西の方、ちょうど広島市街のあたりから、真っ黒い入道雲が立ち上がっている。


「待って! あなた、そのけがでどこへ行くつもり?!」

駆け出そうとした途端、誰かに腕をつかまれた。

額に押し付けられたハンカチが真っ赤に染まる。

たしかにひどい傷なのに、痛みは少しも感じなかった。

心は百合のことだけにとらわれていた。


「実は、そこからの記憶はとぎれとぎれでして、どうやって広島に入ったのかも覚えていないんです。でも、こうして目を閉じると、フラッシュバックみたいに色々な光景が目に浮かぶんです。
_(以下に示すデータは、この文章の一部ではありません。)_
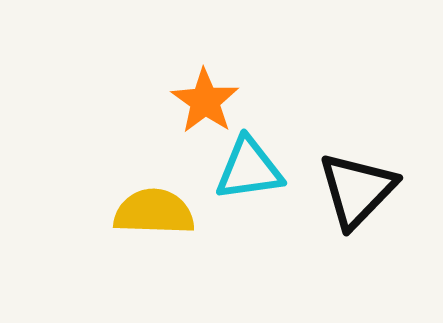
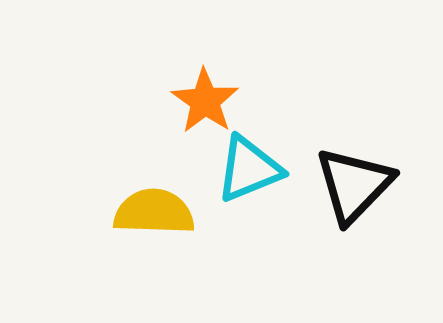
cyan triangle: rotated 14 degrees counterclockwise
black triangle: moved 3 px left, 5 px up
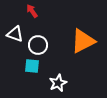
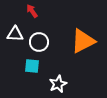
white triangle: rotated 18 degrees counterclockwise
white circle: moved 1 px right, 3 px up
white star: moved 1 px down
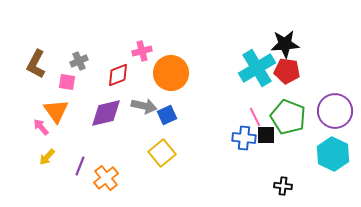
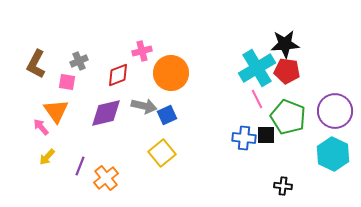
pink line: moved 2 px right, 18 px up
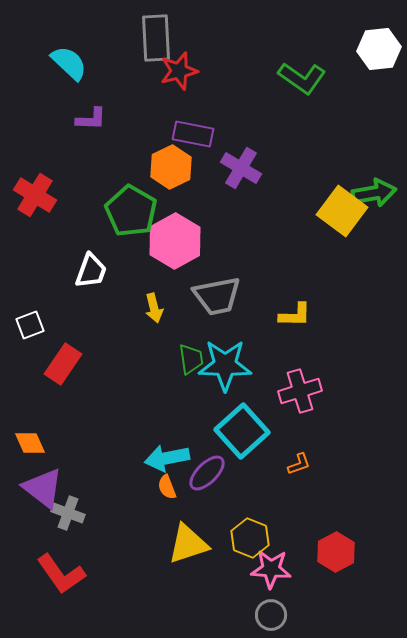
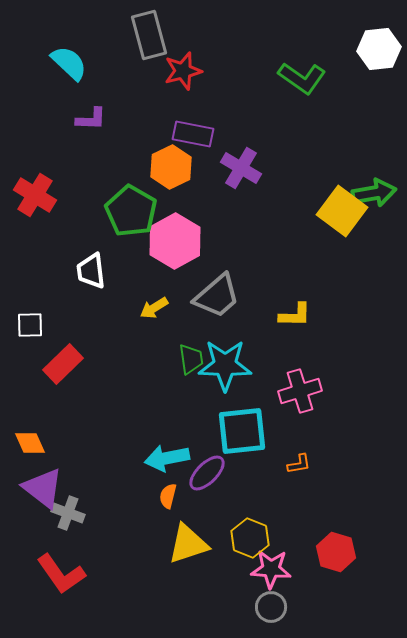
gray rectangle: moved 7 px left, 3 px up; rotated 12 degrees counterclockwise
red star: moved 4 px right
white trapezoid: rotated 153 degrees clockwise
gray trapezoid: rotated 30 degrees counterclockwise
yellow arrow: rotated 72 degrees clockwise
white square: rotated 20 degrees clockwise
red rectangle: rotated 12 degrees clockwise
cyan square: rotated 36 degrees clockwise
orange L-shape: rotated 10 degrees clockwise
orange semicircle: moved 1 px right, 9 px down; rotated 35 degrees clockwise
red hexagon: rotated 15 degrees counterclockwise
gray circle: moved 8 px up
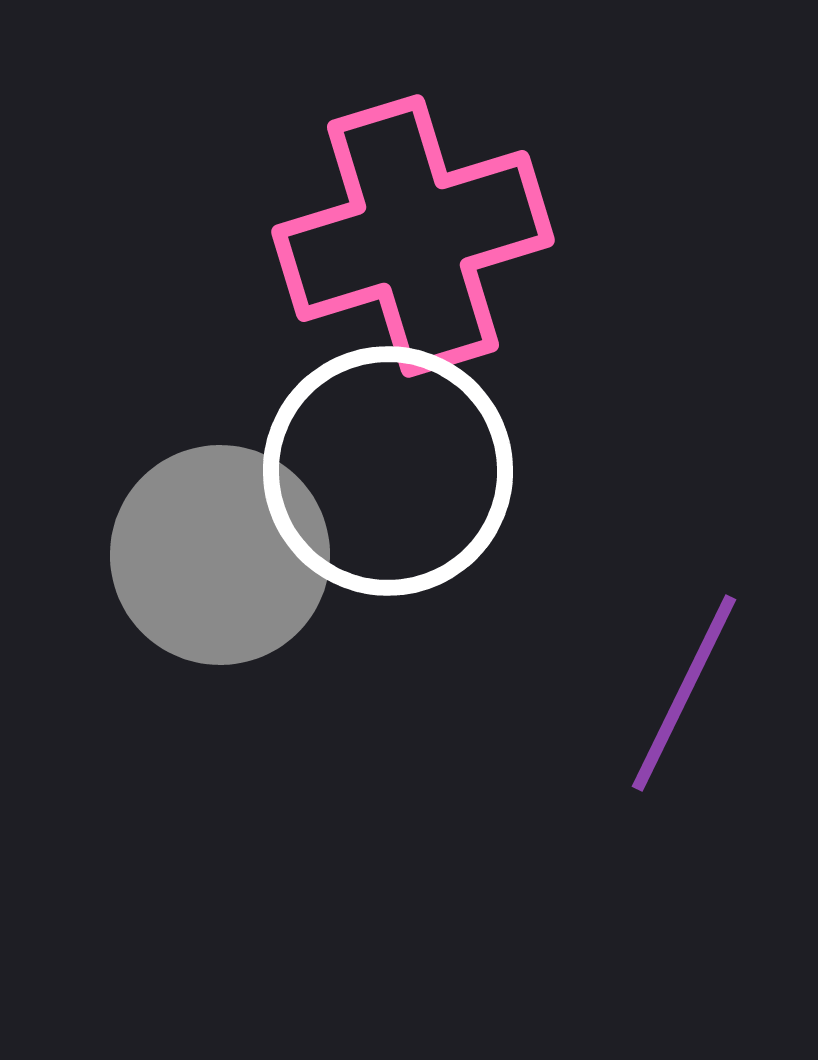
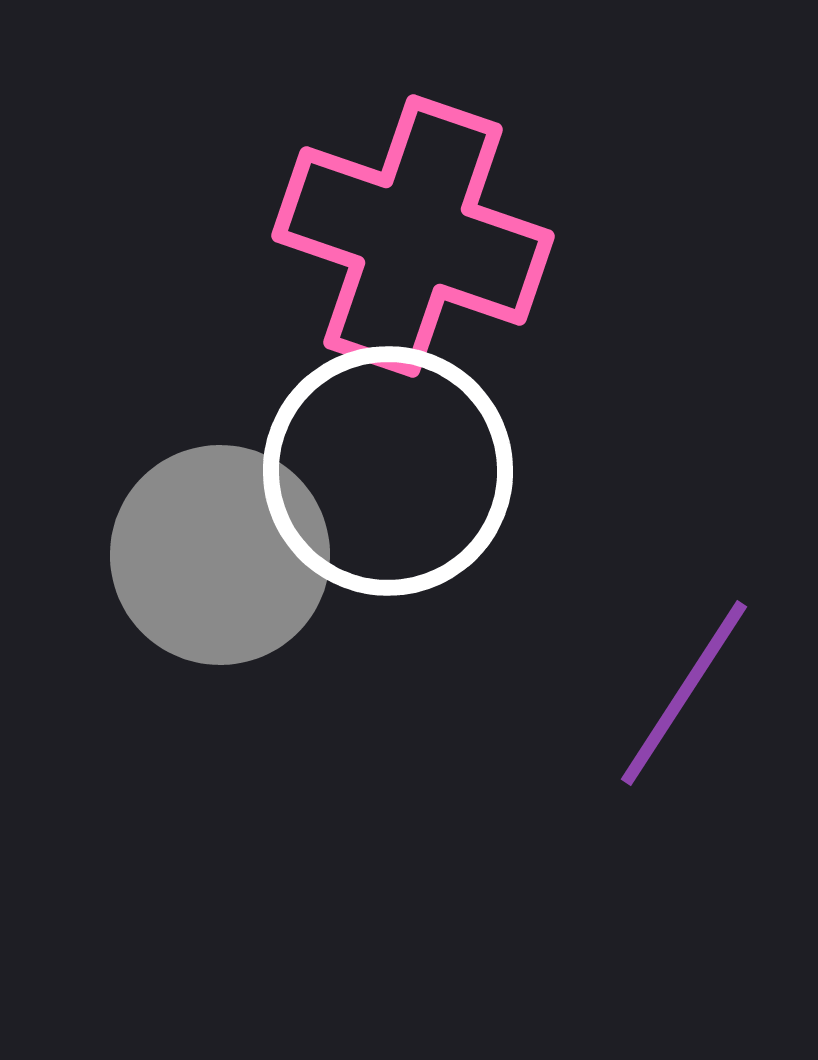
pink cross: rotated 36 degrees clockwise
purple line: rotated 7 degrees clockwise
それがどれも悲惨でしてね」


当初、街は炎に包まれていた。

ものが燃える音に交じって聞こえてくる、断末魔のうめき声や、泣き叫ぶ子供の声。

あたりは夜のように真っ暗で、燃え盛る炎の中に、逃げ惑うシルエットが浮かんでは消えた。


突然の土砂降り。

手のひらで受けるとその色は真っ黒で、逃げ惑う人々がまとったボロを、不吉な色に染め上げた。

一気に気温が下がり、夏だというのに、ひどく寒い。


闇がようやく薄らいだ頃、広島の町は見渡す限りの焼け野原に変わっていた。

木造建築は全て焼け、コンクリートは粉々に四散して、炭化した死体や、焼け焦げた瓦礫の間を、幽鬼のような人達が救いを求めてさ迷っている。
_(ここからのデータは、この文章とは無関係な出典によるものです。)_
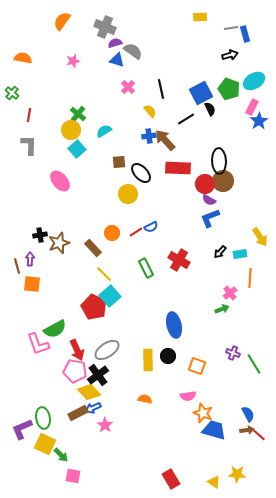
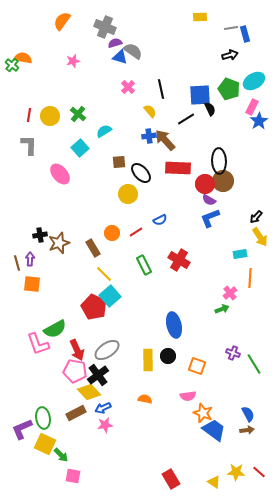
blue triangle at (117, 60): moved 3 px right, 3 px up
green cross at (12, 93): moved 28 px up
blue square at (201, 93): moved 1 px left, 2 px down; rotated 25 degrees clockwise
yellow circle at (71, 130): moved 21 px left, 14 px up
cyan square at (77, 149): moved 3 px right, 1 px up
pink ellipse at (60, 181): moved 7 px up
blue semicircle at (151, 227): moved 9 px right, 7 px up
brown rectangle at (93, 248): rotated 12 degrees clockwise
black arrow at (220, 252): moved 36 px right, 35 px up
brown line at (17, 266): moved 3 px up
green rectangle at (146, 268): moved 2 px left, 3 px up
blue arrow at (93, 408): moved 10 px right
brown rectangle at (78, 413): moved 2 px left
pink star at (105, 425): rotated 28 degrees clockwise
blue trapezoid at (214, 430): rotated 20 degrees clockwise
red line at (259, 435): moved 37 px down
yellow star at (237, 474): moved 1 px left, 2 px up
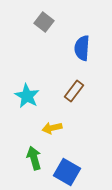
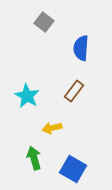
blue semicircle: moved 1 px left
blue square: moved 6 px right, 3 px up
必死で百合を探しながら、黒田は少しずつ正気を失っていった。

川の中、瓦礫の下、救護所……。

年齢はおろか性別すらもわからぬ死体を一つひとつ確認していくうちに、奇妙な声が聞こえるようになったのだ。


『千の迷える魂を導け。そうすれば、お前の望む奇跡を一つだけ起こしてやろう』


頭の中に直接響いてくる声の主は、男のようでもあり、女のようでもある。

立ち止まって、周囲を見回しても、それらしい人物はどこにもいない。